# making oar tethers



## Diesel (Jun 6, 2005)

Cord and a few good knots will work just fine. That part is really up to you. Even a strap will work in a pinch but I wouldn't use this method as my primary. I guess there are 3 things that you need to incorperate. First having a metal ring or ridgid loop that slids easily on the shaft is a good idea to keep the tether from binding on to the oar. Next you need to make sure that the loop or ring around the shaft can't snag on anything like the blade shaft junction on the carliles(sp). I use duct tape on my oars to make the joint smooth. The last thing I think a thether needs is a weak link to break if a loose oar snags. The NRS teathers have fastex buckles that are strong but would break befor an oar folded (maybe). I have rings with cords but I will get the NRS system soon. Part of what you use really depends on the water your in.
d.


----------



## Andy H. (Oct 13, 2003)

I use the 4' loop camstraps from DRE (they're actually two straps, both with small loops at one end, one strap has a buckle, they're used for holding in the cooler or drybox). One strap is attached to a steel ring on the oar and the other on the boat is looped around the frame next to the oar tower. I can take them off by undoing the camlock & I haven't lost an oar, yet. It seems to work well though it may not have a weak link (the buckle, maybe?) like Diesel mentioned.

SYOTR,

--Andy


----------



## tyaker (Dec 11, 2004)

thanks 4 the beta, guys... After your advice and thinking more, I don't think the mf salmon is gonna warrant tethers. Maybe for a trip on the grand later on, but I never needed 'em on the rogue/main salmon/lower salmon. I appreciate the help!


----------



## redbeard (Nov 6, 2003)

mf salmon might ask you for some tethers :wink: , we just got back and had good water, but why risk losing one of them? 

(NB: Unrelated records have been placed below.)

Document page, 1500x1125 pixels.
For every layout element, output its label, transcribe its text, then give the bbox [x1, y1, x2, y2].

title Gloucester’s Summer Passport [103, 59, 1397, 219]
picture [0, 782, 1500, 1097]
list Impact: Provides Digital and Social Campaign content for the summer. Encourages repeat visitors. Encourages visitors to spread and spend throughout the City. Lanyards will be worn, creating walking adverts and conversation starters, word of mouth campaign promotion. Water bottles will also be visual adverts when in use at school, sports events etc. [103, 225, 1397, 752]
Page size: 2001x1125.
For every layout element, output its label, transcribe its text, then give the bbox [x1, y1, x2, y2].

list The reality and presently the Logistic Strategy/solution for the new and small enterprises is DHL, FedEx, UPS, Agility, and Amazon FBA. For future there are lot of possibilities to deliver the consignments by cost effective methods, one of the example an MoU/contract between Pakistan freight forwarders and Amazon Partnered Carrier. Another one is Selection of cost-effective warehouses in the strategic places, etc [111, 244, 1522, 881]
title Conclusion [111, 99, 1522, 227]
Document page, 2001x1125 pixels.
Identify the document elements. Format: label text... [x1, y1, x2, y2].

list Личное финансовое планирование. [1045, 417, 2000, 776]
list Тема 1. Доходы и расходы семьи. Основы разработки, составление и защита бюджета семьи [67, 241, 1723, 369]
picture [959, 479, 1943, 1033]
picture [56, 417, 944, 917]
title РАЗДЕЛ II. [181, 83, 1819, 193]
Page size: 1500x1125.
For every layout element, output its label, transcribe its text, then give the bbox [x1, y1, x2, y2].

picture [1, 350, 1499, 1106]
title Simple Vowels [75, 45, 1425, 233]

I've seen dog leash clips used as the release mechanism, tho I don't know where the weak link is... I'd say make something, it's really not that hard...


----------



## Diesel (Jun 6, 2005)

I agree. Sumthin's better n nuttin'.Having a weak link is more necessary in narrow water and low water and some people might not want one at all. At the very least you can use a cam strap. Just cinch it in a loose fitting loop around the oar and tie the other end to the frame.
d.


----------